“Smellscape” Artist Attempts to Capture the Unique Scent of a City
Of the five primary senses, smell might be the most underappreciated. But that's not the case with scent-obsessed artist and researcher Sissel Tolaas. She specializes in the practice of cataloguing and replicating the world’s smells, essentially putting experiences in a bottle so they can be uncorked later, sort of like an olfactory Willy Wonka. For over a decade now, CityLab reports, Tolaas and her nose have traveled to 35 cities and counting, documenting not the sights and sounds, but the scents of each location.
Tolaas and other smell-obsessed researchers from across disciplines work out of a unique laboratory, called the Re_Search Lab, in Berlin. Inside are 6,763 distinctive smells contained in identical aluminum boxes, each of which emits “something,” a suitably vague term to cover all manner of smells.
The extensive archive is home base, but Tolaas goes far and wide to collect its contents, from Mexico City to Kansas City, Missouri and Kansas City, Kansas. The Grand Arts council invited her to make a “smellscape” of Missouri’s biggest city and its similarly named neighbor. After some firsthand research—which, yes, involved sticking her nose into plenty of unusual places—Tolaas organized “a smell scavenger hunt of sorts,” during which curious locals could scratch and sniff cards marked “Municipal Court” or “Public Levee Space at Kaw Point” imbued with the carefully recreated scent of those locations. Not all the city smells are ones the visitors might choose to inhale on a normal basis (refer to Tolaas’s exhibit in Paris, which heavily featured whiffs of ashtrays and slaughterhouses), but they’re all as much a part of the city as its very streets and storefronts.

:::::

WORK TO BE COMPLETED:
Extract a passage from the smellscape article word for word: begin at the words "Tolaas and other" and stop after "manner of smells.". The rows play no part in this work.

:::::

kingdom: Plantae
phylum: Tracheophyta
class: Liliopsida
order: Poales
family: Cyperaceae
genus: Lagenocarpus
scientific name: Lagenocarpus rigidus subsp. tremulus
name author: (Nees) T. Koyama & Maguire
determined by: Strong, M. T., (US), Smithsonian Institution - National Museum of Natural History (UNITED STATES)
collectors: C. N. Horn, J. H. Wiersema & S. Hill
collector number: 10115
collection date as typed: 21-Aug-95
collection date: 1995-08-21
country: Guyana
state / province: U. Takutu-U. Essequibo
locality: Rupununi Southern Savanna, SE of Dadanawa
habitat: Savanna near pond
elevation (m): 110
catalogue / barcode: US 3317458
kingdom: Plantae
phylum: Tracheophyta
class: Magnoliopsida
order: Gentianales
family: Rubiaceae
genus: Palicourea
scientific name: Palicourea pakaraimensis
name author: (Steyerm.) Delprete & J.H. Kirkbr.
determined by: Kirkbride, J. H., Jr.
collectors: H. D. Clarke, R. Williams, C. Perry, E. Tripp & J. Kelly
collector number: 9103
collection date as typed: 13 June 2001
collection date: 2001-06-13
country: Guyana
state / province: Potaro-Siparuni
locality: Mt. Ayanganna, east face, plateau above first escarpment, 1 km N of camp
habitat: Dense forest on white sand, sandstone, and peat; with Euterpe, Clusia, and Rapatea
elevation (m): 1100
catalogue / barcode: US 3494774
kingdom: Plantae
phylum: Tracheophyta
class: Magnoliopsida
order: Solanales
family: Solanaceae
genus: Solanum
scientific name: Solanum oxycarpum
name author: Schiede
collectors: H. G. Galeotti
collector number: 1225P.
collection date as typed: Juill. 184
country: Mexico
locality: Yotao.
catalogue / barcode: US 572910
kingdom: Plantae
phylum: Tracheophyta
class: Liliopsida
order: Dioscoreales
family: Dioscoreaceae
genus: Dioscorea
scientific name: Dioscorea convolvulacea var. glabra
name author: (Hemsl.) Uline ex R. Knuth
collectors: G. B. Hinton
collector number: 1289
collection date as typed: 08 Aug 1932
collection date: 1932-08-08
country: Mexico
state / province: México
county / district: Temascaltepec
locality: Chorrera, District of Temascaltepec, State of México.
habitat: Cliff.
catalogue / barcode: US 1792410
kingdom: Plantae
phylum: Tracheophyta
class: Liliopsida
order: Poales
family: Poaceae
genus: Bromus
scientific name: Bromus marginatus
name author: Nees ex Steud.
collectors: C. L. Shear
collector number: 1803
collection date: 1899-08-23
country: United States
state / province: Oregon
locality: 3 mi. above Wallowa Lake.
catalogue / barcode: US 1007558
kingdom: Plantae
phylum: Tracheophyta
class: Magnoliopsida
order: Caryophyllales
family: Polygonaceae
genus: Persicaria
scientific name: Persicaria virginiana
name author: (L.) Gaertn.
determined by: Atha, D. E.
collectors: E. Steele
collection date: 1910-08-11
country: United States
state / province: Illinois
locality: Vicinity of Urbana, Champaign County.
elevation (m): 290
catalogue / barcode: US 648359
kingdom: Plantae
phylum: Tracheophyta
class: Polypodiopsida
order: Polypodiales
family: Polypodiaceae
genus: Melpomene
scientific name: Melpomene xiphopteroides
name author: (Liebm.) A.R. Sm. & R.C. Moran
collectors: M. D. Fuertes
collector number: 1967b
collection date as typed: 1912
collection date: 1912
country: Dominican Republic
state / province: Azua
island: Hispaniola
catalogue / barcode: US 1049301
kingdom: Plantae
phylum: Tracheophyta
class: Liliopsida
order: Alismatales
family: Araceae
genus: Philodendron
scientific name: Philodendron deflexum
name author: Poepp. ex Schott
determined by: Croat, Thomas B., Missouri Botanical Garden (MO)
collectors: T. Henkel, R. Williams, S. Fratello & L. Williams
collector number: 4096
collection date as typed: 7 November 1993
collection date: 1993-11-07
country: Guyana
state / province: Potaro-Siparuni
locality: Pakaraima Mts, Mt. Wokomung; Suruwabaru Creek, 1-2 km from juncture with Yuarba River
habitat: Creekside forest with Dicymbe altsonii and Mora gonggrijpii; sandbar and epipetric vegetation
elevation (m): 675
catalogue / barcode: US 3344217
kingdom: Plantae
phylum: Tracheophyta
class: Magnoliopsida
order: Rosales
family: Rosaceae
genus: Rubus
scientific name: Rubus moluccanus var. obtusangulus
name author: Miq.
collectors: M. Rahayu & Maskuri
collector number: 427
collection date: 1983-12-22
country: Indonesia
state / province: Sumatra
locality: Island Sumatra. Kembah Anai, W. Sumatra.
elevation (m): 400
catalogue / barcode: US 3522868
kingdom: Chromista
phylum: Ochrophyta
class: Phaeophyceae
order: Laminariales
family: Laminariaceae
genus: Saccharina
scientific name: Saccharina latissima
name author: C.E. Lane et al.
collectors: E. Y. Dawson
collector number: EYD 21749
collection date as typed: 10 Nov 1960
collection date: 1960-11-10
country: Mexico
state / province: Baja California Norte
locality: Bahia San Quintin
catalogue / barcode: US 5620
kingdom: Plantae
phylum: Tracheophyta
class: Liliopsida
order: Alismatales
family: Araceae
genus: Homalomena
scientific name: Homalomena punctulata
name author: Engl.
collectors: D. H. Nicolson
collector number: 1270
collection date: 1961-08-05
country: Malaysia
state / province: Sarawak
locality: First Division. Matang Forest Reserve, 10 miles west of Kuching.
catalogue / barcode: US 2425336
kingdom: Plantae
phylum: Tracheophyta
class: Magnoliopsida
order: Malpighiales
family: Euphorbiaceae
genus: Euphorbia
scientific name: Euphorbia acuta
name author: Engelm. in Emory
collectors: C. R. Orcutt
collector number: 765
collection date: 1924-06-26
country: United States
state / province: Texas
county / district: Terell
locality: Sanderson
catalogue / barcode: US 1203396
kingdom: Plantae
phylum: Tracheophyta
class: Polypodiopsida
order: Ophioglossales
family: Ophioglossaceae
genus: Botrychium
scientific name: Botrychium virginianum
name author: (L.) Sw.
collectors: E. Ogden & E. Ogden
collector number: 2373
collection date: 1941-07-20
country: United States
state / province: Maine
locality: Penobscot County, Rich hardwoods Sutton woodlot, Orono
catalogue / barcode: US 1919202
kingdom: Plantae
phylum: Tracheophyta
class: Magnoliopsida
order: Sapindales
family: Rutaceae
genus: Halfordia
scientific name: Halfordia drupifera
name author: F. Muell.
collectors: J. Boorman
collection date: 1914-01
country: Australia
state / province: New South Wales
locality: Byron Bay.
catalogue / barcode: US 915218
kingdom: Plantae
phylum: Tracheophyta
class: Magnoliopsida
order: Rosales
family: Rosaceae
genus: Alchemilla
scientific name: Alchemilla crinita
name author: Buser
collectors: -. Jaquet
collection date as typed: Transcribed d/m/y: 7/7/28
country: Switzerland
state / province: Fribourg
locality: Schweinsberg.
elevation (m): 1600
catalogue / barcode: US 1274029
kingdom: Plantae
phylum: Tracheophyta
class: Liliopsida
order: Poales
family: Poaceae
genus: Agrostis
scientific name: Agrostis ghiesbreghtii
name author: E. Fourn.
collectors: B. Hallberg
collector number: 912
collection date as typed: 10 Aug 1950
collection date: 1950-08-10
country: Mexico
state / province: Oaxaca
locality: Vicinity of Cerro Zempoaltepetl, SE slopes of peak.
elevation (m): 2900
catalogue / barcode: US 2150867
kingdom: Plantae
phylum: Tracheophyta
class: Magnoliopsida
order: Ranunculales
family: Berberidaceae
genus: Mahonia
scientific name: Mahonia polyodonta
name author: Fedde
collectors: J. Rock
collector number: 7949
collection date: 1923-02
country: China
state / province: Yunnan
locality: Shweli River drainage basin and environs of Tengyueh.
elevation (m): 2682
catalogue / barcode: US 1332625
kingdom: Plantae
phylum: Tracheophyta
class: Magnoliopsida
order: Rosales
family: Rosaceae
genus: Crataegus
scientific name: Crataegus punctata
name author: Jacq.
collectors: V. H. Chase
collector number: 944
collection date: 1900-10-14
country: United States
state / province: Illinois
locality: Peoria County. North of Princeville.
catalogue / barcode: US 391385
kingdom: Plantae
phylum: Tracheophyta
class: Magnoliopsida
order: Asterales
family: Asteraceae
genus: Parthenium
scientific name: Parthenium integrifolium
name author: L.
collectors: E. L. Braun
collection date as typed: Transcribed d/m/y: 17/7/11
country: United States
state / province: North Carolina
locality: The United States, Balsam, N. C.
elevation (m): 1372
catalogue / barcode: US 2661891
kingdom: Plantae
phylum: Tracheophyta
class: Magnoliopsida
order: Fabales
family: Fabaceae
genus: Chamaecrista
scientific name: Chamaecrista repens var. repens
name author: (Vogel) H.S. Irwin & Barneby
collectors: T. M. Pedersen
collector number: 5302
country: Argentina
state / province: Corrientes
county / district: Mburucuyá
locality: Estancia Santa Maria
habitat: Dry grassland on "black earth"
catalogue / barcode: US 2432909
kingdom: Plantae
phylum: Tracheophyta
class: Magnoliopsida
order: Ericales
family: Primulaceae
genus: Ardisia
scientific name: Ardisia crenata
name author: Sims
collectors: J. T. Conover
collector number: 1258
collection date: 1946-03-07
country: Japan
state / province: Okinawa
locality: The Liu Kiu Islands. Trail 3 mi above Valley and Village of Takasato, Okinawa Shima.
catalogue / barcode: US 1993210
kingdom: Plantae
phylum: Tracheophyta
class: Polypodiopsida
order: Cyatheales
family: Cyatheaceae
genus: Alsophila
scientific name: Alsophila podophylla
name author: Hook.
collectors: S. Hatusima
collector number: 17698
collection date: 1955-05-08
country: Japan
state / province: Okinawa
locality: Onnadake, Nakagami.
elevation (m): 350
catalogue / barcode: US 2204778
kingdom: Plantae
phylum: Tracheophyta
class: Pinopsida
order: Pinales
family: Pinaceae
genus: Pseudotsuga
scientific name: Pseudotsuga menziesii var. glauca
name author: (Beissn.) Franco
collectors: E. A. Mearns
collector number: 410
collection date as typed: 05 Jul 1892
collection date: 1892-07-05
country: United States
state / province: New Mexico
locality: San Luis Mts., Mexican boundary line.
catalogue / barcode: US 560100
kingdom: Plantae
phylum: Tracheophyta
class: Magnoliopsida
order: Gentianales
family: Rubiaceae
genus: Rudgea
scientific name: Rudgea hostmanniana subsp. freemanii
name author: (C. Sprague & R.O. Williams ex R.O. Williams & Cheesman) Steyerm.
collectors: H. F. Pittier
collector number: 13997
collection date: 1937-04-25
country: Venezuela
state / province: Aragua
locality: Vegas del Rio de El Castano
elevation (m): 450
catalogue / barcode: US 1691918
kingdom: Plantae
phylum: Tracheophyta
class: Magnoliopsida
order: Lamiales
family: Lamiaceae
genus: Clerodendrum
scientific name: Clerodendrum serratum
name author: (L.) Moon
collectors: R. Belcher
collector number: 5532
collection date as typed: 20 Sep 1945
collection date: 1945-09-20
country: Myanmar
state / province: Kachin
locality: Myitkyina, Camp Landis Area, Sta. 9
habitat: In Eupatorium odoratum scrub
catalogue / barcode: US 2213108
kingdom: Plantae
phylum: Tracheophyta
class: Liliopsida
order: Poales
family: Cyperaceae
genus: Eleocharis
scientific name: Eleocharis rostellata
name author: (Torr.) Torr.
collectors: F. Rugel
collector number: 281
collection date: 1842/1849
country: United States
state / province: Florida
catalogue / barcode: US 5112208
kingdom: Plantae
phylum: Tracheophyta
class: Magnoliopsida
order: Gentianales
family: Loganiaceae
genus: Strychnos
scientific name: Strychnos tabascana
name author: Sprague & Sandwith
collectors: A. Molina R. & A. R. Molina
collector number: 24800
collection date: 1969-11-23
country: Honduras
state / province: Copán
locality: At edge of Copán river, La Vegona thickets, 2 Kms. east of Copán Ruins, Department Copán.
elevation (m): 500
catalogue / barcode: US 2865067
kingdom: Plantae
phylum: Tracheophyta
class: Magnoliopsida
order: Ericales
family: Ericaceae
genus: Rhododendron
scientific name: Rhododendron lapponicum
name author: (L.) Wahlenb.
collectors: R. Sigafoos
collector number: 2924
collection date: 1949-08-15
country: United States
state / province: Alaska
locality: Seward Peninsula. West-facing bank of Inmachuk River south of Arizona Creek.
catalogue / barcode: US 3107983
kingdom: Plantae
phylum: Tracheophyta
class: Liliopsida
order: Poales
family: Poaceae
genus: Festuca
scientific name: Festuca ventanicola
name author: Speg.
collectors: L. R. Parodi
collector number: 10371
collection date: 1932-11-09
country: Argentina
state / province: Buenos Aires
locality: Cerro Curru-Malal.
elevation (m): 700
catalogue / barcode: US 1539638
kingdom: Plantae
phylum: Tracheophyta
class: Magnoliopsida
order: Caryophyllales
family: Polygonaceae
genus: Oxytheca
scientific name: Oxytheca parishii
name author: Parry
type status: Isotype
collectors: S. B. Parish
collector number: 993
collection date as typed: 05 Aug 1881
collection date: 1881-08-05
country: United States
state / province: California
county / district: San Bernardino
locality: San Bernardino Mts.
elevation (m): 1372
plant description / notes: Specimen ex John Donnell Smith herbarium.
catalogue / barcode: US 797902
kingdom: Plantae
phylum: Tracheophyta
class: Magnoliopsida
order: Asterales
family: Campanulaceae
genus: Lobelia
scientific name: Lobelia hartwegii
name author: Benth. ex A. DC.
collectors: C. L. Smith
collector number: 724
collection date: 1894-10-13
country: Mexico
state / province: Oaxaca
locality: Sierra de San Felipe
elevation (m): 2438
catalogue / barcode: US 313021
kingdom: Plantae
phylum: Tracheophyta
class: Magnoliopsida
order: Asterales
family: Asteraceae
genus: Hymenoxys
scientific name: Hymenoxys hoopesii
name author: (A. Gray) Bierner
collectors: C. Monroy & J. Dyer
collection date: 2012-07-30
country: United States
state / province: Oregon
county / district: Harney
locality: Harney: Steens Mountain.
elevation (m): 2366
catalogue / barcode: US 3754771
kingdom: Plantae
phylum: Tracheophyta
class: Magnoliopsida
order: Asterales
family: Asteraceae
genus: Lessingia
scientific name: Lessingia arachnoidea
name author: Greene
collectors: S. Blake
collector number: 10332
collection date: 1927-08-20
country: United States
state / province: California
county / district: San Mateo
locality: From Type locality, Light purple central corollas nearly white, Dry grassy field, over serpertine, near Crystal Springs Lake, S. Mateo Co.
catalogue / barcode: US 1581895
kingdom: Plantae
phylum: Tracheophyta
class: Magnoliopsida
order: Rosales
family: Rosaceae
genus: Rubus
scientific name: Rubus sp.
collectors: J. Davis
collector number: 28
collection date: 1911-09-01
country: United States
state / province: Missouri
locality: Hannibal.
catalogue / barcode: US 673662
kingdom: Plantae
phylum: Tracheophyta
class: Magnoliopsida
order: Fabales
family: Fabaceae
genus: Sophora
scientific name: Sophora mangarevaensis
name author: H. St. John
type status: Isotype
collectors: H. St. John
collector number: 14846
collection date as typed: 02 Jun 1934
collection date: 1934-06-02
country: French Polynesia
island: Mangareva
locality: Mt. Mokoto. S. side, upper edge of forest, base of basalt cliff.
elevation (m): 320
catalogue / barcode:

:::::

ANSWER BOX:
Tolaas and other smell-obsessed researchers from across disciplines work out of a unique laboratory, called the Re_Search Lab, in Berlin. Inside are 6,763 distinctive smells contained in identical aluminum boxes, each of which emits “something,” a suitably vague term to cover all manner of smells.